Most of the true crime I watch reflects a black and white moral universe where victims ultimately get justice, even if it is delayed. In this closed world, modern law enforcement is competent and empathetic, and evidence from medical examiners and forensic scientists is taken seriously. I don’t like “Unsolved Mysteries” because there’s no real resolution for the victim’s family, I find it devastating. But my favorite true crime does not just show good people doing their jobs. It also celebrates the emotional and intuitive; victims, including their families, often have hunches about perpetrators that elude law enforcement and defy norms.
An excellent recent example of the moral universe I enjoy returning to, one that felt particularly poignant, is the two-part Netflix documentary “Into the Fire: The Lost Daughter.” It centers on Cathy Terkanian, who in 1974, at 16, had a daughter she named Alexis. Her mother pressured her to give Alexis up for adoption so that the little girl could have a better life.
Terkanian never forgot Alexis, and in 2010 she discovered Alexis — who was renamed Aundria Bowman by her adoptive parents — had gone missing in 1989 under suspicious circumstances in Michigan. Her adoptive father claimed she had run away, but she never resurfaced.
In the first few moments of the documentary Terkanian says: “My daughter’s case wasn’t unsolved. It was uninvestigated and that enraged me. But anger is a motivator.”

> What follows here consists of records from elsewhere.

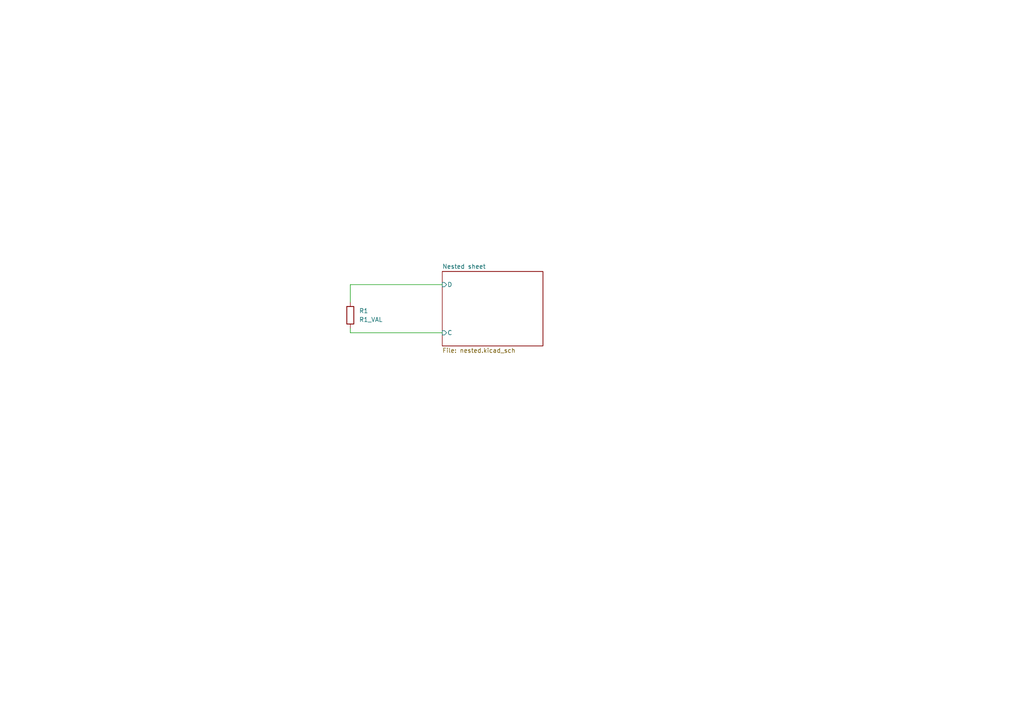
<source format=kicad_sch>
(kicad_sch (version 20230121) (generator eeschema)

  (uuid 676365b0-5210-41e5-b353-6ca9818a4635)

  (paper "A4")

  


  (wire (pts (xy 128.27 96.52) (xy 101.6 96.52))
    (stroke (width 0) (type default))
    (uuid 39bfe9d8-2519-4839-a858-011d2cca2a6c)
  )
  (wire (pts (xy 101.6 96.52) (xy 101.6 95.25))
    (stroke (width 0) (type default))
    (uuid 39bfe9d8-2519-4839-a858-011d2cca2a6d)
  )
  (wire (pts (xy 101.6 82.55) (xy 101.6 87.63))
    (stroke (width 0) (type default))
    (uuid bb378702-d1ce-446e-8b89-f5096f36cfe1)
  )
  (wire (pts (xy 128.27 82.55) (xy 101.6 82.55))
    (stroke (width 0) (type default))
    (uuid bb378702-d1ce-446e-8b89-f5096f36cfe2)
  )

  (symbol (lib_id "Device:R") (at 101.6 91.44 0) (unit 1)
    (in_bom yes) (on_board yes) (dnp no) (fields_autoplaced)
    (uuid 2ed3e124-ffee-4b53-b636-eb08b8fa844c)
    (property "Reference" "R1" (at 104.14 90.1699 0)
      (effects (font (size 1.27 1.27)) (justify left))
    )
    (property "Value" "R1_VAL" (at 104.14 92.7099 0)
      (effects (font (size 1.27 1.27)) (justify left))
    )
    (property "Footprint" "Resistor_SMD:R_0603_1608Metric" (at 99.822 91.44 90)
      (effects (font (size 1.27 1.27)) hide)
    )
    (property "Datasheet" "~" (at 101.6 91.44 0)
      (effects (font (size 1.27 1.27)) hide)
    )
    (property "LCSC" "LCSC_R1" (at 101.6 91.44 0)
      (effects (font (size 1.27 1.27)) hide)
    )
    (pin "1" (uuid 006ab792-28c5-4318-8617-33967817863e))
    (pin "2" (uuid f669d281-a72a-48b1-96c9-f29964a98c39))
    (instances
      (project "assembly_project_1_KiCAD7"
        (path "/676365b0-5210-41e5-b353-6ca9818a4635"
          (reference "R1") (unit 1)
        )
      )
    )
  )

  (sheet (at 128.27 78.74) (size 29.21 21.59) (fields_autoplaced)
    (stroke (width 0.1524) (type solid))
    (fill (color 0 0 0 0.0000))
    (uuid 55a3aecb-b068-4d06-8a14-6f2c5720ab84)
    (property "Sheetname" "Nested sheet" (at 128.27 78.0284 0)
      (effects (font (size 1.27 1.27)) (justify left bottom))
    )
    (property "Sheetfile" "nested.kicad_sch" (at 128.27 100.9146 0)
      (effects (font (size 1.27 1.27)) (justify left top))
    )
    (pin "D" input (at 128.27 82.55 180)
      (effects (font (size 1.27 1.27)) (justify left))
      (uuid c6b72d16-9e10-4716-bd1e-e24abfcbe085)
    )
    (pin "C" input (at 128.27 96.52 180)
      (effects (font (size 1.27 1.27)) (justify left))
      (uuid 081174b9-e6e3-4a4b-94e7-aa9866321b09)
    )
    (instances
      (project "assembly_project_1_KiCAD7"
        (path "/676365b0-5210-41e5-b353-6ca9818a4635" (page "2"))
      )
    )
  )

  (sheet_instances
    (path "/" (page "1"))
  )
)

</source>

Terkanian created a Facebook page to drum up information about Alexis/Aundria and found several friends of her daughter’s, who told her disturbing stories about her child’s adoptive parents. These friends had witnessed Aundria’s adoptive father, Dennis Bowman, physically abusing her, and Aundria told them that Bowman sexually abused her as well. Her friends tried their best to get her help and let her stay with them for periods of time. Her adoptive mother, Brenda, didn’t believe her, and neither did her school or church. “All these people just turned a blind eye,” Terkanian says in the documentary. “I mean, the kids did more than the adults did.”
But her birth mother never gave up. She partnered with true crime sleuths on the internet, and she submitted Freedom of Information Act requests on Dennis Bowman’s record. She discovered that when Aundria was a child, he had been convicted of “assault with intent to commit criminal sexual conduct and sentenced to five to 10 years in prison,” according to a 2021 feature on the case by Nile Cappello in The Atavist. “When I got his F.O.I.A. records I said, ‘Oh, this man killed my daughter.’” Terkanian told Cappello.

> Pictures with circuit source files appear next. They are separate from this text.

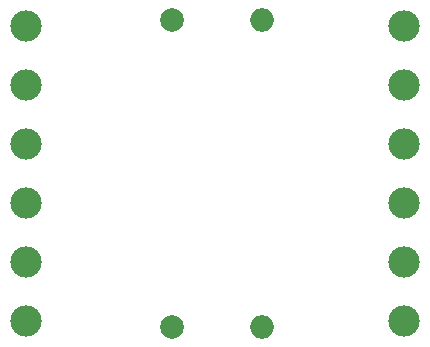
<source format=gbr>
G04 #@! TF.FileFunction,Soldermask,Bot*
%FSLAX46Y46*%
G04 Gerber Fmt 4.6, Leading zero omitted, Abs format (unit mm)*
G04 Created by KiCad (PCBNEW 4.0.7) date 01/17/18 22:37:03*
%MOMM*%
%LPD*%
G01*
G04 APERTURE LIST*
%ADD10C,0.100000*%
%ADD11C,2.000000*%
%ADD12O,2.000000X2.000000*%
%ADD13C,2.650000*%
G04 APERTURE END LIST*
D10*
D11*
X186380000Y-74000000D03*
D12*
X194000000Y-74000000D03*
D11*
X186380000Y-100000000D03*
D12*
X194000000Y-100000000D03*
D13*
X206000000Y-74500000D03*
X206000000Y-79500000D03*
X206000000Y-84500000D03*
X206000000Y-89500000D03*
X206000000Y-94500000D03*
X206000000Y-99500000D03*
X174000000Y-99500000D03*
X174000000Y-94500000D03*
X174000000Y-89500000D03*
X174000000Y-84500000D03*
X174000000Y-79500000D03*
X174000000Y-74500000D03*
M02*

</source>
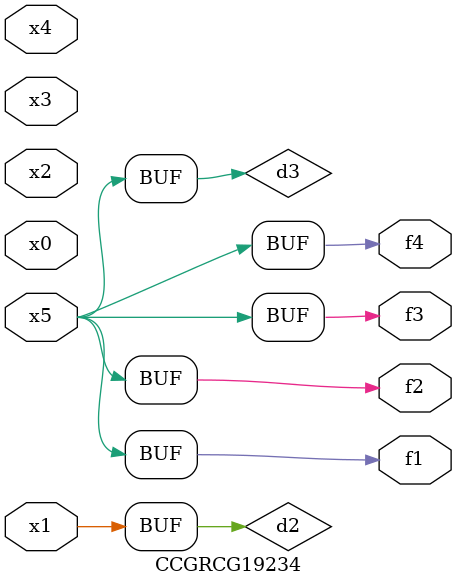
<source format=v>
module CCGRCG19234(
	input x0, x1, x2, x3, x4, x5,
	output f1, f2, f3, f4
);

	wire d1, d2, d3;

	not (d1, x5);
	or (d2, x1);
	xnor (d3, d1);
	assign f1 = d3;
	assign f2 = d3;
	assign f3 = d3;
	assign f4 = d3;
endmodule

</source>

Without completely spoiling the documentary for you — the extent of Bowman’s criminal history is revealed in a way that literally caused my jaw to drop — by the end of the second and final episode, Terkanian’s suspicions about her daughter’s death are totally vindicated. She even had a hunch into where her daughter was buried that turned out to be true.
“That was her mother’s instinct,” one of the policemen who helped solve the case says toward the end of the second episode. “Did it sound crazy at the time? Yeah, it surely did,” said another. “But she was right.”
Terkanian describes her feelings on her way to Bowman’s sentencing for the murder of the daughter she was pressured to give away. “It’s a different kind of rage. And maybe it’s some peacefulness I’m feeling for Alexis, you know? Maybe it’s that,” she said. But it seems that her anger never really goes away for all the injustices her daughter had to experience in her life, and for all the other victims of this man who was enabled by so many people for so many years. She’s also still angry at herself, for bowing to pressure to give up her child in the first place.
It’s a mirror of what the viewer feels, too. We know that Alexis did get justice thanks to the mother she never knew, who fought for her — not the woman who adopted her, who it seems was complicit in her abuse. But once we turn off the TV, we’re back in the real world, outside of the tidy confines of a story with a satisfying ending.